For those unfamiliar with the book, the letters are from higher demons to lower demons and talk about how to lead humans away from God and down the path to their own destruction. The quote above is an illustration of what Lewis called in another essay, “Deceptive Compassion,” and it is not the same as Toxic Empathy, but they are at least related.

This isn’t about grand, sweeping acts of evil, but rather the slow, almost imperceptible erosion of love in our daily interactions. The goal is to divert genuine, sacrificial love – the kind that takes effort and humility – towards abstract causes or distant suffering, while allowing petty irritations and self-righteousness to fester in our immediate relationships.

Let me give a few examples:

  1. The Modern Global News Cycle – It allows us to feel a deep, visceral “empathy” for a tragedy 5,000 miles away while we ignore the cry of a lonely neighbor next door. We spend our limited emotional energy on events we have zero power to change. By the time we finish our “morning scroll,” we are so emotionally drained that we have nothing left for our spouse or children. Feeling “informed” or “outraged” about a global event feels like a good work. It creates a “vicarious virtue” that masks our failure to perform the quiet, unglamorous duties of local service.
  2. Social Media: The Digital Altar of Self-Righteousness – Social media is the ultimate tool for “distant compassion.” It allows us to curate a persona of deep concern through hashtags and black squares, while simultaneously engaging in “cancel culture” or vitriolic debates with people we actually know. We post about “Global Hunger” (the remote), but we snap at the waiter who gets our order wrong (the immediate). We find it easy to love “the marginalized” in our feed, but we find it impossible to offer a kind word to the “marginalized” person in our own community who happens to have annoying personality traits or different values.
  3. Loving “Public Health,” Loathing the Person – The pandemic provided a perfect laboratory for Screwtape’s experiment. We saw a massive surge in “compassion” for the abstract collective: the elderly as a demographic, the healthcare system as a concept, or the “vulnerable” as a category. People felt a sense of moral superiority by following mandates (or resisting them), using that “righteousness” as a license to treat neighbors, grocery clerks, or family members with utter contempt. We were encouraged to see our neighbor not as an image-bearer of God, but as a “vector of disease.”

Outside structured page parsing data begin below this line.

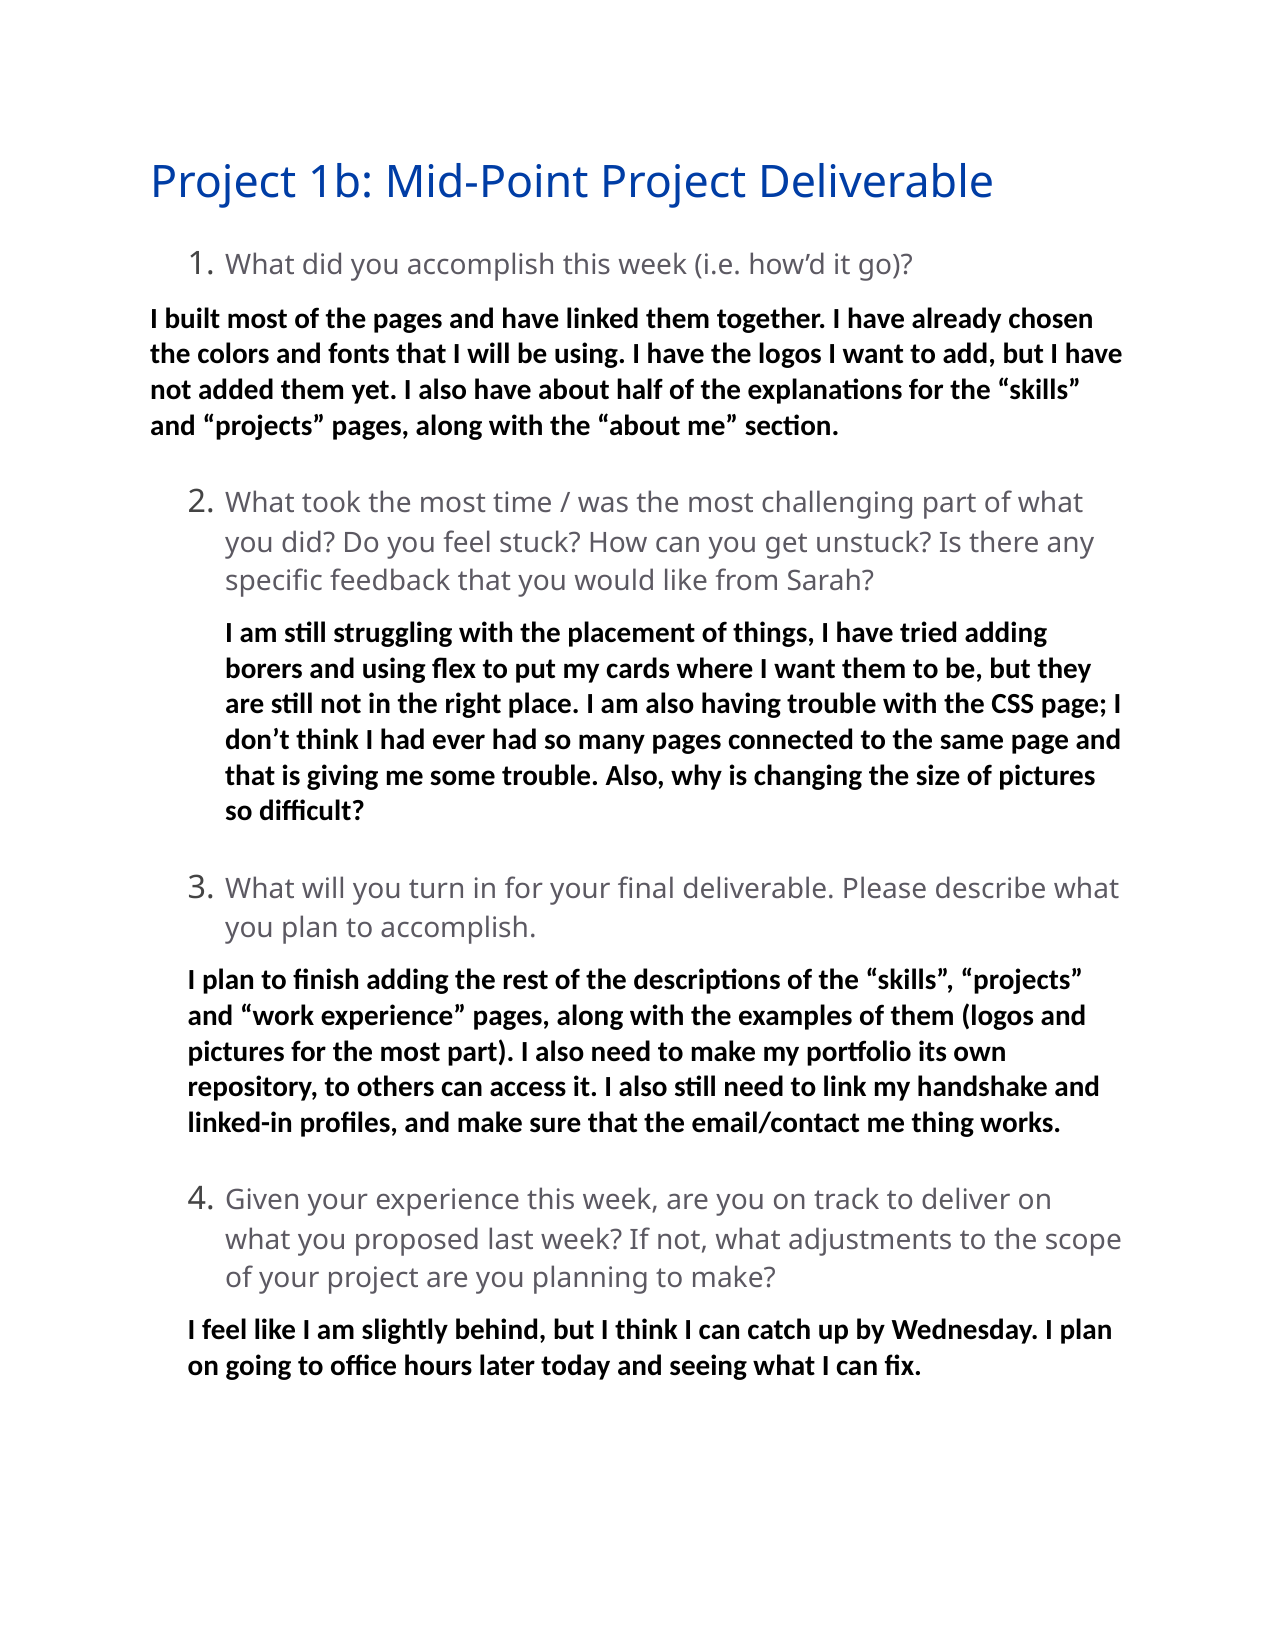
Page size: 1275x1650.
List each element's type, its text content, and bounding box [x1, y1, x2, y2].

subtitle What took the most time / was the most challenging part of what you did? Do you feel stuck? How can you get unstuck? Is there any specific feedback that you would like from Sarah? [187, 478, 1125, 598]
subtitle What will you turn in for your final deliverable. Please describe what you plan to accomplish. [187, 863, 1125, 946]
text I plan to finish adding the rest of the descriptions of the “skills”, “projects” and “work experience” pages, along with the examples of them (logos and pictures for the most part). I also need to make my portfolio its own repository, to others can access it. I also still need to link my handshake and linked-in profiles, and make sure that the email/contact me thing works. [187, 961, 1125, 1139]
subtitle What did you accomplish this week (i.e. how’d it go)? [187, 240, 1125, 284]
text I built most of the pages and have linked them together. I have already chosen the colors and fonts that I will be using. I have the logos I want to add, but I have not added them yet. I also have about half of the explanations for the “skills” and “projects” pages, along with the “about me” section. [150, 300, 1125, 442]
list I am still struggling with the placement of things, I have tried adding borers and using flex to put my cards where I want them to be, but they are still not in the right place. I am also having trouble with the CSS page; I don’t think I had ever had so many pages connected to the same page and that is giving me some trouble. Also, why is changing the size of pictures so difficult? [225, 614, 1125, 828]
text I feel like I am slightly behind, but I think I can catch up by Wednesday. I plan on going to office hours later today and seeing what I can fix. [187, 1311, 1125, 1383]
text Project 1b: Mid-Point Project Deliverable [150, 150, 1125, 211]
subtitle Given your experience this week, are you on track to deliver on what you proposed last week? If not, what adjustments to the scope of your project are you planning to make? [187, 1175, 1125, 1296]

The antidote is simple but painful: Prioritize the Proximity. God placed you in a specific home, on a specific street, in a specific church. Your primary spiritual obligation is to the people whose faces you can actually see and whose hands you can actually hold. These are the people we need to engage with our “good works” in tangible ways.

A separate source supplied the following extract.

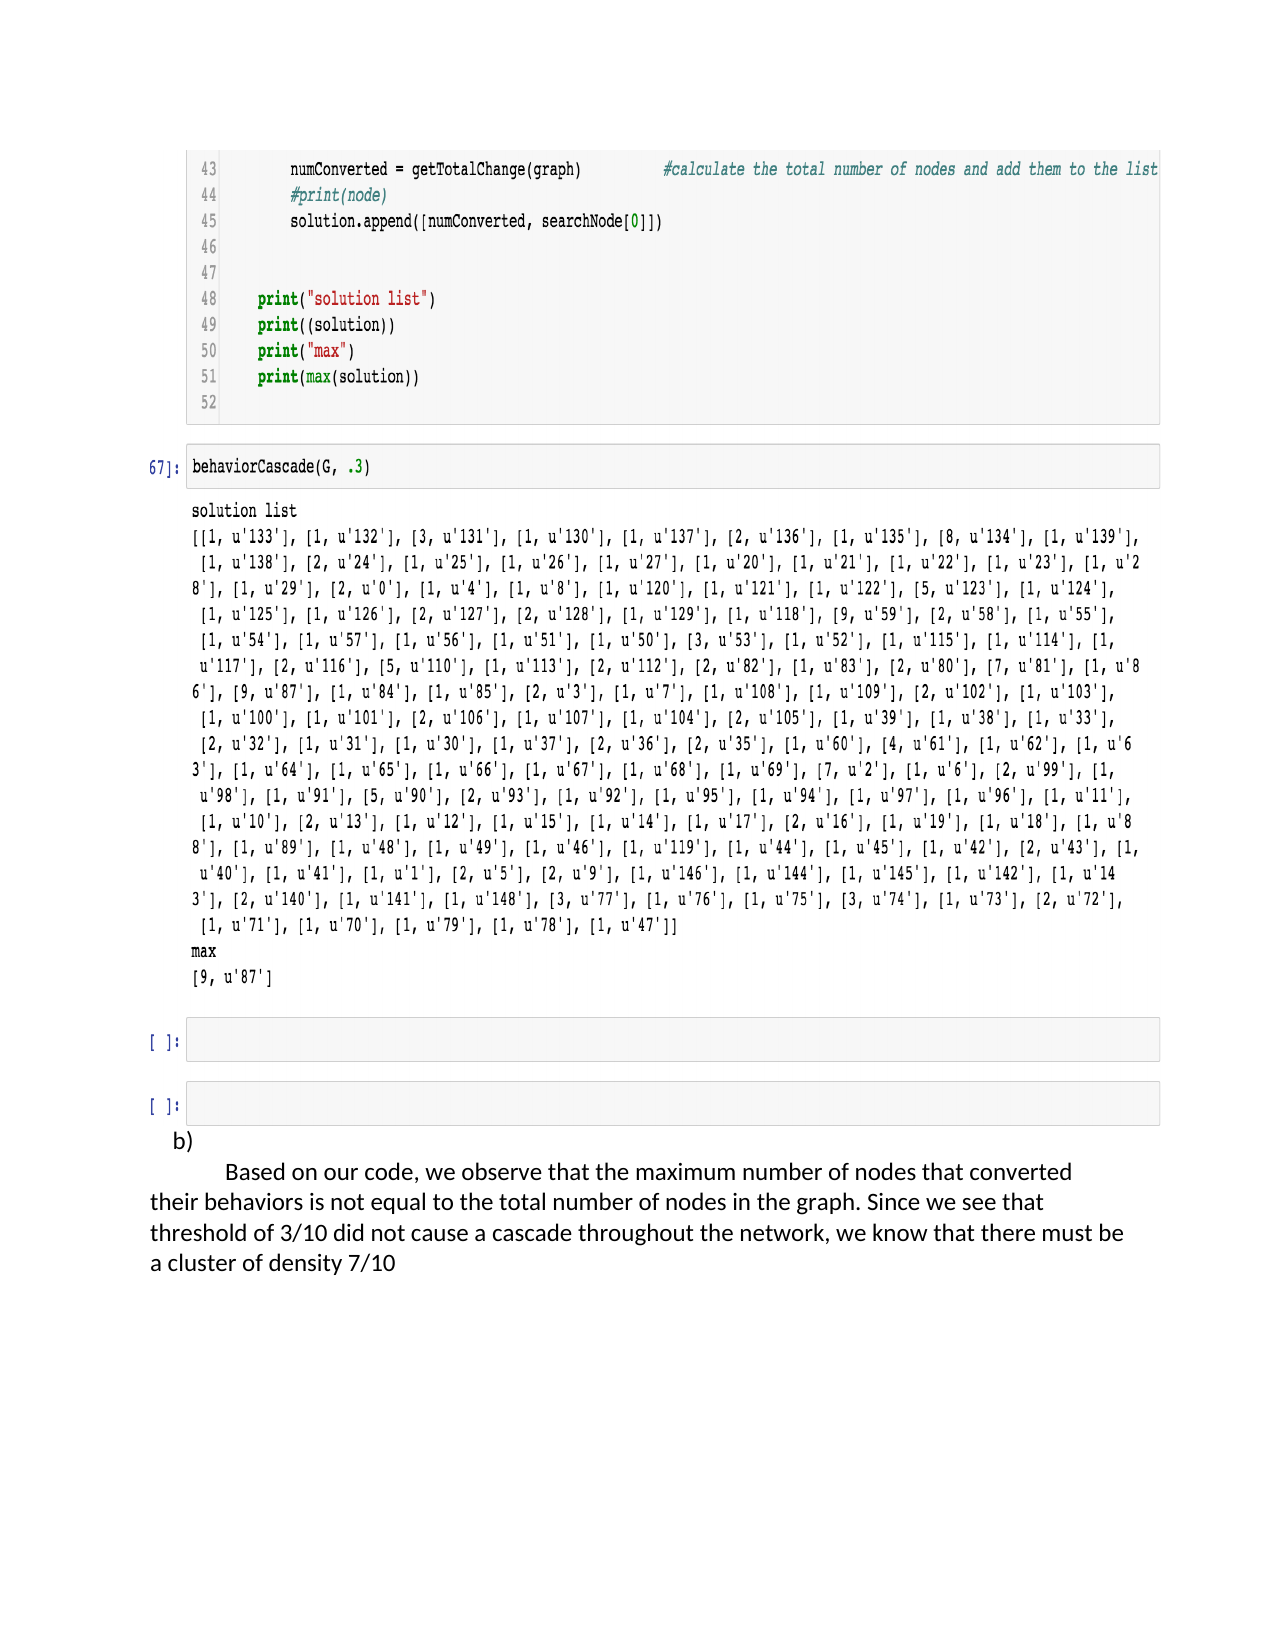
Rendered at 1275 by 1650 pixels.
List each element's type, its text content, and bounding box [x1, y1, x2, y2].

14 What good is it, my brothers and sisters, if someone claims to have faith but has no deeds? Can such faith save them? 15 Suppose a brother or a sister is without clothes and daily food. 16 If one of you says to them, “Go in peace; keep warm and well fed,” but does nothing about their physical needs, what good is it? 17 In the same way, faith by itself, if it is not accompanied by action, is dead.

James 2:14-17

When we move our benevolence to the “remote circumference,” we are essentially making our faith “dead” because we cannot actually act on that benevolence in a sacrificial, life-altering way. We can post a status or feel a pang of guilt, but we don’t have to do the hard work of:

  • Forgiving a debt.
  • Listening to a boring story.
  • Helping a neighbor move.
  • Showing patience to a crying child.

Think of the “Modern News Cycle” example we discussed. When we see a tragedy on our phone, we are thrust into the “remote circumference.” We feel a rush of “imaginary benevolence.” But if, in that same moment, our child asks for help with homework and we snap at them for “interrupting our important reading,” we have fulfilled Screwtape’s goal perfectly. The benevolence was a vapor; the malice was a reality.

This is another reminder that the future is local. If you want to show real compassion, build connections to people in your community. That is where you can make a meaningful contribution with your service and compassion, with real people who may or may not always appreciate it.